- Task item:
Exactly as written, print each of the entries.

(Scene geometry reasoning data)
━━━

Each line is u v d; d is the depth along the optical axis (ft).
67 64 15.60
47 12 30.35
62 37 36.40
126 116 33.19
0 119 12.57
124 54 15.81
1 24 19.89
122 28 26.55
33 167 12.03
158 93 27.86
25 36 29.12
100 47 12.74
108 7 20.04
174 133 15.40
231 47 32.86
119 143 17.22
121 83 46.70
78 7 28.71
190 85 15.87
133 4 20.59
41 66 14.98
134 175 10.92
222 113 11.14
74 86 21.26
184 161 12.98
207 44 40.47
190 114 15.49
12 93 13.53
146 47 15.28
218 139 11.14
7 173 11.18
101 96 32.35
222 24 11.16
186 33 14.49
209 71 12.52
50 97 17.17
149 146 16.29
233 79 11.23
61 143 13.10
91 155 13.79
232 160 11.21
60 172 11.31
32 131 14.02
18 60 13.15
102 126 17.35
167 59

━━━

- Answer below:
Each line is u v d; d is the depth along the optical axis (ft).
67 64 15.60
47 12 30.35
62 37 36.40
126 116 33.19
0 119 12.57
124 54 15.81
1 24 19.89
122 28 26.55
33 167 12.03
158 93 27.86
25 36 29.12
100 47 12.74
108 7 20.04
174 133 15.40
231 47 32.86
119 143 17.22
121 83 46.70
78 7 28.71
190 85 15.87
133 4 20.59
41 66 14.98
134 175 10.92
222 113 11.14
74 86 21.26
184 161 12.98
207 44 40.47
190 114 15.49
12 93 13.53
146 47 15.28
218 139 11.14
7 173 11.18
101 96 32.35
222 24 11.16
186 33 14.49
209 71 12.52
50 97 17.17
149 146 16.29
233 79 11.23
61 143 13.10
91 155 13.79
232 160 11.21
60 172 11.31
32 131 14.02
18 60 13.15
102 126 17.35
167 59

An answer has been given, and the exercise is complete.